◆ Provided material ◆
_ _ _ _
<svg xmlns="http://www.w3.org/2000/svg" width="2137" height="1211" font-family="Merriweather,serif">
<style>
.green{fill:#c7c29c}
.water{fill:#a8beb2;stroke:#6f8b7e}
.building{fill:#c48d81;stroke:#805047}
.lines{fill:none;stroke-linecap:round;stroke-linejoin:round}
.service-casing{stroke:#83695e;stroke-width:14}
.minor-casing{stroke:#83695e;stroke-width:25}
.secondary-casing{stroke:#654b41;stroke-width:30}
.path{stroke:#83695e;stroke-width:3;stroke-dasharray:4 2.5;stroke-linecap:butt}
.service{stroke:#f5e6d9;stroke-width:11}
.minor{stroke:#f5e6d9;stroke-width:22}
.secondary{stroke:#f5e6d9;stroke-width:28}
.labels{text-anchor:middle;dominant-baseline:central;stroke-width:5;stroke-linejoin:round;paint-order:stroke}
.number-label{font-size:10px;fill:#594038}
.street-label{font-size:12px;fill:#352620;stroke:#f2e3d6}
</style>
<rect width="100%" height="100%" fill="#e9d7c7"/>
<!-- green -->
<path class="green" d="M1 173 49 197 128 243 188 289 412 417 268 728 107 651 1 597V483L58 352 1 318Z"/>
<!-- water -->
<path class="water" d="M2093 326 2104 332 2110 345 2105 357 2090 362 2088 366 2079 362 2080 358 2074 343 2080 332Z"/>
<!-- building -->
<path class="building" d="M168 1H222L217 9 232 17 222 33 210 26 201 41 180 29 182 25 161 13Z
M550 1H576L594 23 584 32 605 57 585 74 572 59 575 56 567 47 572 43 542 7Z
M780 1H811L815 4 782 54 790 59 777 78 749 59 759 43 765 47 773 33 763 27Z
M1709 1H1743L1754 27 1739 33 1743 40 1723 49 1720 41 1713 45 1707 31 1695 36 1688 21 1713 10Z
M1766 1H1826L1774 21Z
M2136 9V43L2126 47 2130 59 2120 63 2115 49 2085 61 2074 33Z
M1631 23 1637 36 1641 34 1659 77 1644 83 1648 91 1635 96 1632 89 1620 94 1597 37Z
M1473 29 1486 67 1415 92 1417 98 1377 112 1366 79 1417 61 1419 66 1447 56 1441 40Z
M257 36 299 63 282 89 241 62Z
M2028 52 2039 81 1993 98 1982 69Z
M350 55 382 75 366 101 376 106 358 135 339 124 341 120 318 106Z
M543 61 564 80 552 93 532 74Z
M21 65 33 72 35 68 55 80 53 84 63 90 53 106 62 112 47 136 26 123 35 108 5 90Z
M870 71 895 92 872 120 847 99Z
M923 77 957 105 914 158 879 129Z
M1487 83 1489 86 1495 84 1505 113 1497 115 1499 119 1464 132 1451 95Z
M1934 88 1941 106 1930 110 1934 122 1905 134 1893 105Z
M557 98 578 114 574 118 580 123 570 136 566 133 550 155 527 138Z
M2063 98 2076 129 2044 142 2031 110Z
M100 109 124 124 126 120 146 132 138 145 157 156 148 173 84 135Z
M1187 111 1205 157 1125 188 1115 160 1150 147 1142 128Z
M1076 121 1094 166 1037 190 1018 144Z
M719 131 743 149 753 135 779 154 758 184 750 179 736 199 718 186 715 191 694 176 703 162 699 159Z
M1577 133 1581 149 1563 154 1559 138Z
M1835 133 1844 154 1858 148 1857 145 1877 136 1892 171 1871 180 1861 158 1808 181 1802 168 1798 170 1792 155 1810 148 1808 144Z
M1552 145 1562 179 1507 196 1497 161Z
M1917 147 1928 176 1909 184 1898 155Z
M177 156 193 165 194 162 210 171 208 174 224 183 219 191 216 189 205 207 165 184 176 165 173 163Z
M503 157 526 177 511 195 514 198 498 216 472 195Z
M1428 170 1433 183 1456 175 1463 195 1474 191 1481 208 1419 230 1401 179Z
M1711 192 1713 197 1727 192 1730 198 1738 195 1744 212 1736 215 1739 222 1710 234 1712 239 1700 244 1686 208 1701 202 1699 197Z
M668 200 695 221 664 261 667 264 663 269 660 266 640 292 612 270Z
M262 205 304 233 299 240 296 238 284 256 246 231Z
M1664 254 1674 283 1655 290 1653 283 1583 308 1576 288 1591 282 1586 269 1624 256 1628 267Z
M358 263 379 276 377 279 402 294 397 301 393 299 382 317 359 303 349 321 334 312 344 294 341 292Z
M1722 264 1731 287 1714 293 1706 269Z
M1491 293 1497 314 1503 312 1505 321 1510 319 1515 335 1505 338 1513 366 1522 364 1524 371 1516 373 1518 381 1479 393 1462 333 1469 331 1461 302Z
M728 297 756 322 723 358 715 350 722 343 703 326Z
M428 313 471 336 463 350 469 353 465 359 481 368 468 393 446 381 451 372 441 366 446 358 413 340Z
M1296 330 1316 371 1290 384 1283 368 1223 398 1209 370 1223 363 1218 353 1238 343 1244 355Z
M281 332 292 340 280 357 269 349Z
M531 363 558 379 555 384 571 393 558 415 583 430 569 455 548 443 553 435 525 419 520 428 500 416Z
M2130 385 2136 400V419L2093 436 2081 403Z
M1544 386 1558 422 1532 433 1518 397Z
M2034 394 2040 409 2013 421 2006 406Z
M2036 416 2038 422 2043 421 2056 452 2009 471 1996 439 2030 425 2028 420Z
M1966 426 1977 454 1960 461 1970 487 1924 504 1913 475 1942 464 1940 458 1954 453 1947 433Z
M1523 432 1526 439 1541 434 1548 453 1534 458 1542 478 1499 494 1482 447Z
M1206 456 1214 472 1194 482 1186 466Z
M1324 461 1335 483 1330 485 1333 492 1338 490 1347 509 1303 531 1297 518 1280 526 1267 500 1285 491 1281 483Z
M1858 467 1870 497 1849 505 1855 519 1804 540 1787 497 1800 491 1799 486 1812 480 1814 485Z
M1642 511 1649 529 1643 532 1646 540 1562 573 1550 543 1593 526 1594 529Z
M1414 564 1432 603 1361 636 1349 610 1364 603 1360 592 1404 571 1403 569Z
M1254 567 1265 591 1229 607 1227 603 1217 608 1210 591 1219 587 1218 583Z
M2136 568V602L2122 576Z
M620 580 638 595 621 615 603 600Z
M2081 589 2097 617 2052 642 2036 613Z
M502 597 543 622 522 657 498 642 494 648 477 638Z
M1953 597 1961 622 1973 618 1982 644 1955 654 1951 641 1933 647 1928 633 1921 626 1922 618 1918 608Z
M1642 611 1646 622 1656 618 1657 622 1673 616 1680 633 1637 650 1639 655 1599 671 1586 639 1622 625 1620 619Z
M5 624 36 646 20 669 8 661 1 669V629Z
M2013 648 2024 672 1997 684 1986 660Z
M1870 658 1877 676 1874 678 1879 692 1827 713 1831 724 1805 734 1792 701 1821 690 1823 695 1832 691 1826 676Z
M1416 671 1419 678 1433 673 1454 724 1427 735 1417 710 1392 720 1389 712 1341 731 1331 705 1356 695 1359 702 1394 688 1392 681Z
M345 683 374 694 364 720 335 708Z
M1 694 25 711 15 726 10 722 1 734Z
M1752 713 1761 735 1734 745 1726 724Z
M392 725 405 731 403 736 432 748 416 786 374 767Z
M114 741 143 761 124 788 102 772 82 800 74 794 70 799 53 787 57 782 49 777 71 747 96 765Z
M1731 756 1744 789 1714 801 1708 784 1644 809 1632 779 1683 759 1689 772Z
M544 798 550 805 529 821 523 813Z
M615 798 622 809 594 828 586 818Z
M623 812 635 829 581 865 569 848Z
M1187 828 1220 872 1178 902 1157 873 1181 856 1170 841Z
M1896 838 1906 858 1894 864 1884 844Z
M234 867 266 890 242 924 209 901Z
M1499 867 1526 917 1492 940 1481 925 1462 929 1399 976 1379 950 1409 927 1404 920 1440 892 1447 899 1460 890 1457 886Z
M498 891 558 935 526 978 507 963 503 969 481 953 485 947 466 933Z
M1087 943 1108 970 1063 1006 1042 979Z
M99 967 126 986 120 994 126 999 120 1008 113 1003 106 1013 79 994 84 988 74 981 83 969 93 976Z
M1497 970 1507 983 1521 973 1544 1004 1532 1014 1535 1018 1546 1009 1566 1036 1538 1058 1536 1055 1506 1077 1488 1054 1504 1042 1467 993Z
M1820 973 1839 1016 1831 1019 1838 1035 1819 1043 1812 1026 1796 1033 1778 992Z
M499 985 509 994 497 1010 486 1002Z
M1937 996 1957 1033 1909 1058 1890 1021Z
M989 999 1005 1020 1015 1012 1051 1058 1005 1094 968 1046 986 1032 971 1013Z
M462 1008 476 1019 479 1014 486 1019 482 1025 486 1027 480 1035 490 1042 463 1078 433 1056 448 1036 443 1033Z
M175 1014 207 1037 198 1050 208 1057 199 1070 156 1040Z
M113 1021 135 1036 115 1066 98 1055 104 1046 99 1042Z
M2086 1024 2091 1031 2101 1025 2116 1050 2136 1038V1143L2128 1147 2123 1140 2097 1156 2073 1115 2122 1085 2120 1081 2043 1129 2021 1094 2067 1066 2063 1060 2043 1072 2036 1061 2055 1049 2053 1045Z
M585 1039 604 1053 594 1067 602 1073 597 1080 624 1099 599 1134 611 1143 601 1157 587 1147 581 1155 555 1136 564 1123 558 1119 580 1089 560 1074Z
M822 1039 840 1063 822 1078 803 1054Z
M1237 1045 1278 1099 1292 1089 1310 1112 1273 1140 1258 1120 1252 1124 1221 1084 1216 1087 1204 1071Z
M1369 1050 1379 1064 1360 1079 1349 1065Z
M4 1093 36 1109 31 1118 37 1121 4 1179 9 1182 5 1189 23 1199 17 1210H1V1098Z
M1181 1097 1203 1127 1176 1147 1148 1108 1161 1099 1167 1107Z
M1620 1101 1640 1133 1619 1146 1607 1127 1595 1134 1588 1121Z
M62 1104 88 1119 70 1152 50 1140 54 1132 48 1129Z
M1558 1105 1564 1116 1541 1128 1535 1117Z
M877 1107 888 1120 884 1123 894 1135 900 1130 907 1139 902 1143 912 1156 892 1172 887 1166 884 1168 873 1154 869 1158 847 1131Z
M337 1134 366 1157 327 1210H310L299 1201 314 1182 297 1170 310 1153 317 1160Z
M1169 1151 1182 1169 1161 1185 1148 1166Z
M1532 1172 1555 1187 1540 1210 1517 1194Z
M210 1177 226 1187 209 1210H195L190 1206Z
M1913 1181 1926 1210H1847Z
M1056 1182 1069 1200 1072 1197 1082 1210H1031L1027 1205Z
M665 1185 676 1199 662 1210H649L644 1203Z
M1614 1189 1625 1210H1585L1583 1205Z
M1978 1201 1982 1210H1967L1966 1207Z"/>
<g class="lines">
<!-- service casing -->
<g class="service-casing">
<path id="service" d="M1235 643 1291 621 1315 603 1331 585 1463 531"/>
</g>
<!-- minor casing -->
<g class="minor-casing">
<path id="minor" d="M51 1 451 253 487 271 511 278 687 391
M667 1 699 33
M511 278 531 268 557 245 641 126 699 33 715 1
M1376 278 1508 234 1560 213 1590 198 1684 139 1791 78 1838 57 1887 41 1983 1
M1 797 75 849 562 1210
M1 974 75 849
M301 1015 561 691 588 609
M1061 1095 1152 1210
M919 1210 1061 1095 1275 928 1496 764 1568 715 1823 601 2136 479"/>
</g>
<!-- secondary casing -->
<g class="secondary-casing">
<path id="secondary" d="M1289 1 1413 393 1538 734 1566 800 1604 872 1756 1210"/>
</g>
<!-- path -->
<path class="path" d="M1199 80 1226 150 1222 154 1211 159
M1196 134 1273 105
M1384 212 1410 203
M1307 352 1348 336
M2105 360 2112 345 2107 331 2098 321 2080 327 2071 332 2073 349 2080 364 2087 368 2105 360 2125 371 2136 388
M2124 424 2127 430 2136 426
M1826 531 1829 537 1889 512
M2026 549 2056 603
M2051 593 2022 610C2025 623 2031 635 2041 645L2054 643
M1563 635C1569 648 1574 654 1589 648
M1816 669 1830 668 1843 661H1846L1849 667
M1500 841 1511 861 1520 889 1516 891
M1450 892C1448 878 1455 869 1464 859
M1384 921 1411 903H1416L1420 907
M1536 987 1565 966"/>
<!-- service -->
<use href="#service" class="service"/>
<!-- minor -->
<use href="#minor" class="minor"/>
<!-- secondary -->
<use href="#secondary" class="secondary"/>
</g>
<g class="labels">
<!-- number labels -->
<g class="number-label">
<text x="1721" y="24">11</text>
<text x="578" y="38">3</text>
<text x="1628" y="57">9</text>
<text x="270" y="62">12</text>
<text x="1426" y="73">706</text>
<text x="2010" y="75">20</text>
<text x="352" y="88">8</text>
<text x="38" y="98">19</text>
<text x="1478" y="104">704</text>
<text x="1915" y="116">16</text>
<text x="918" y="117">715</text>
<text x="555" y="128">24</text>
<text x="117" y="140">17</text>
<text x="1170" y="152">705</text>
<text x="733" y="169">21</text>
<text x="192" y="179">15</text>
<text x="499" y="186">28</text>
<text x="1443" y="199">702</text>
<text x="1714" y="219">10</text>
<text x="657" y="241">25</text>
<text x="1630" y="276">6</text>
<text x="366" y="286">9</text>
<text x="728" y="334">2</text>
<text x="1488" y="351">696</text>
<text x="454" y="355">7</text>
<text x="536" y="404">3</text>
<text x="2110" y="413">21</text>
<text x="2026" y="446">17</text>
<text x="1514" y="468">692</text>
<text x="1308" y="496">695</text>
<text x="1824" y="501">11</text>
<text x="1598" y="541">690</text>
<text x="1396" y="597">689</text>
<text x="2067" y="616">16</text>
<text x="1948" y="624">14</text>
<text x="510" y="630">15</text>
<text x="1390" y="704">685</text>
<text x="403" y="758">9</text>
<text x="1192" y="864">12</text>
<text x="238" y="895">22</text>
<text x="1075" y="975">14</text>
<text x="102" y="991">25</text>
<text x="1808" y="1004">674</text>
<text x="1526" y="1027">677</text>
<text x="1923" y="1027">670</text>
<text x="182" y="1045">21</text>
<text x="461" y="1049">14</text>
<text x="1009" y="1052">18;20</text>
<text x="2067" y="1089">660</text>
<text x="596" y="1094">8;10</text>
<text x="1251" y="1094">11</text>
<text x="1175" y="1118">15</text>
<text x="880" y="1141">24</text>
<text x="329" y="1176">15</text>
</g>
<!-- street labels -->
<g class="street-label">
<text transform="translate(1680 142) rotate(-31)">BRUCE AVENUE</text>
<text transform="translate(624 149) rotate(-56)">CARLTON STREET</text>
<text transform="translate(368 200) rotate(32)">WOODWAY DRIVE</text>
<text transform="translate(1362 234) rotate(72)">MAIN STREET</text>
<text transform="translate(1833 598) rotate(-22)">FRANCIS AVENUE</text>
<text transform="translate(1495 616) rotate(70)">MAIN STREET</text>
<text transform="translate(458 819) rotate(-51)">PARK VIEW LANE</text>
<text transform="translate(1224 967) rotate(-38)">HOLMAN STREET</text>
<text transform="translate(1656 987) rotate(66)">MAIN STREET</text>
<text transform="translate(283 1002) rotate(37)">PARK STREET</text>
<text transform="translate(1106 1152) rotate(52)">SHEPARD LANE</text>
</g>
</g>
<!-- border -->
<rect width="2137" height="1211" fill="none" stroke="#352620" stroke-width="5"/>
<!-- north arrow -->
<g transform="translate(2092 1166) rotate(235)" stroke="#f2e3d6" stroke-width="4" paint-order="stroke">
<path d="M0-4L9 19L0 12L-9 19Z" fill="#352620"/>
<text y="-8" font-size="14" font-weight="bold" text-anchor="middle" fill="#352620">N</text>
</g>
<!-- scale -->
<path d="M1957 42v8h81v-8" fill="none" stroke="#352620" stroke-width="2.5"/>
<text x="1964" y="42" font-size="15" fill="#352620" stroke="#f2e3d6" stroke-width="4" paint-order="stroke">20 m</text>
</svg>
_ _ _ _
◆ Work item ◆
Copy out all lines of the listing above that include "linecap".

◆ Answer to this exercise ◆
.lines{fill:none;stroke-linecap:round;stroke-linejoin:round}
.path{stroke:#83695e;stroke-width:3;stroke-dasharray:4 2.5;stroke-linecap:butt}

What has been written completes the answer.